Extracted page text data:
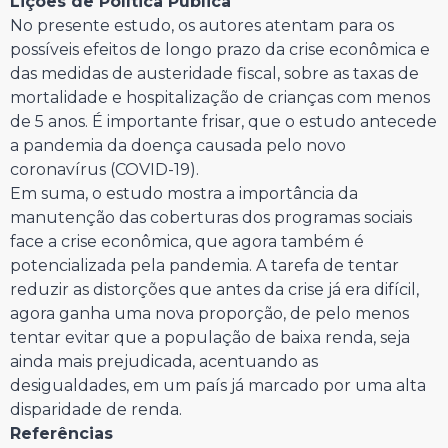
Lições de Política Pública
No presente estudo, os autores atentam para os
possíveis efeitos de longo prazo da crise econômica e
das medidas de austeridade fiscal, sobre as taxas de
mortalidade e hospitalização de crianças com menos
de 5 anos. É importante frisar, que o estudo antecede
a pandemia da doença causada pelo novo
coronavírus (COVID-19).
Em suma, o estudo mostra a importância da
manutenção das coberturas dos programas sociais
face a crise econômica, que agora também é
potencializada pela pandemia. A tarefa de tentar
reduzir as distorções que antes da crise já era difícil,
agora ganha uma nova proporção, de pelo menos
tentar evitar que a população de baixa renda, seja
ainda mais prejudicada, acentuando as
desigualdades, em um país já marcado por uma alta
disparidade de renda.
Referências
--
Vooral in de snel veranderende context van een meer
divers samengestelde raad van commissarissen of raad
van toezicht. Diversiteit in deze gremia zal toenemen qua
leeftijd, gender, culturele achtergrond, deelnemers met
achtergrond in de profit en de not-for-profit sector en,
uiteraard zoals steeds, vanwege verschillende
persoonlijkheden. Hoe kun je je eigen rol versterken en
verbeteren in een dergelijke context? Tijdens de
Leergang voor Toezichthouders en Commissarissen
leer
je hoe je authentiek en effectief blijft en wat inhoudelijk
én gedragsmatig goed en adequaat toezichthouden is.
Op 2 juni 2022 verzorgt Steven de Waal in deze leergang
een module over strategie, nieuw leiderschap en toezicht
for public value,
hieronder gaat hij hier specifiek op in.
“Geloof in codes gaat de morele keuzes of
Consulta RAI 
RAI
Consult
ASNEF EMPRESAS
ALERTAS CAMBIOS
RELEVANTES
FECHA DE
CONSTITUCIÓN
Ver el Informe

- [Written task] Your answer should consist solely of the lines above from the line with "face a crise econômica, que agora também é" to the line with "Referências", both included, reproduced exactly.

- [Solution to the exercise]
face a crise econômica, que agora também é
potencializada pela pandemia. A tarefa de tentar
reduzir as distorções que antes da crise já era difícil,
agora ganha uma nova proporção, de pelo menos
tentar evitar que a população de baixa renda, seja
ainda mais prejudicada, acentuando as
desigualdades, em um país já marcado por uma alta
disparidade de renda.
Referências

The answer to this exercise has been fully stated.